(Saved entries)

^^^^

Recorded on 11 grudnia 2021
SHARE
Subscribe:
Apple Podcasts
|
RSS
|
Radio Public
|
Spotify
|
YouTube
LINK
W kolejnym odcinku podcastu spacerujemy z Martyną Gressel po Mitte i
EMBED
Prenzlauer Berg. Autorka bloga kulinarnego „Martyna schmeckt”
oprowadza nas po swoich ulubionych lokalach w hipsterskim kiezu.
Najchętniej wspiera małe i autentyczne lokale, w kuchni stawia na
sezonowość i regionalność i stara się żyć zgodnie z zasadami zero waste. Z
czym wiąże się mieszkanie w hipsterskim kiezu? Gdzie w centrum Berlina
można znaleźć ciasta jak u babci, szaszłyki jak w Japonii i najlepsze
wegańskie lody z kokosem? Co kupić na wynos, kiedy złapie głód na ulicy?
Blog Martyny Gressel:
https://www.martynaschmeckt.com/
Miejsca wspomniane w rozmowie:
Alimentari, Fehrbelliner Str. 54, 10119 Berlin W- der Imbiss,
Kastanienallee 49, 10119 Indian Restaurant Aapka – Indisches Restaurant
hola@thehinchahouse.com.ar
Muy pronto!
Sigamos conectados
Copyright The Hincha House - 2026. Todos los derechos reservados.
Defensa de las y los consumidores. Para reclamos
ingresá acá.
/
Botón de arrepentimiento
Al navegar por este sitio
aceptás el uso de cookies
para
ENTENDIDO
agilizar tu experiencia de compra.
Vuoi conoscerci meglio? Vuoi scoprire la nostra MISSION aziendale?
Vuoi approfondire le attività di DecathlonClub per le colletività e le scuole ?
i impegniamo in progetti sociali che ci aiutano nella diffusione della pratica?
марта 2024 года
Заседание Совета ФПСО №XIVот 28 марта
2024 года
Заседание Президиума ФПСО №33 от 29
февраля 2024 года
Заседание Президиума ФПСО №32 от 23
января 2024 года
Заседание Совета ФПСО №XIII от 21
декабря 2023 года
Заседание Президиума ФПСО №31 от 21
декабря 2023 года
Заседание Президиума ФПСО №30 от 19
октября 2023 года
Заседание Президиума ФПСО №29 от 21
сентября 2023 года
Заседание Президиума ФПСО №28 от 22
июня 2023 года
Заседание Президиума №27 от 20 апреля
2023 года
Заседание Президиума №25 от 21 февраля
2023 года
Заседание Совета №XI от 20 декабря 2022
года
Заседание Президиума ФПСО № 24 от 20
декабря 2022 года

^^^^

I'd like the lines above from the one with "Alimentari, Fehrbelliner Str." up to and including the one with "Vuoi approfondire le" copied exactly, with no other lines.

Alimentari, Fehrbelliner Str. 54, 10119 Berlin W- der Imbiss,
Kastanienallee 49, 10119 Indian Restaurant Aapka – Indisches Restaurant
hola@thehinchahouse.com.ar
Muy pronto!
Sigamos conectados
Copyright The Hincha House - 2026. Todos los derechos reservados.
Defensa de las y los consumidores. Para reclamos
ingresá acá.
/
Botón de arrepentimiento
Al navegar por este sitio
aceptás el uso de cookies
para
ENTENDIDO
agilizar tu experiencia de compra.
Vuoi conoscerci meglio? Vuoi scoprire la nostra MISSION aziendale?
Vuoi approfondire le attività di DecathlonClub per le colletività e le scuole ?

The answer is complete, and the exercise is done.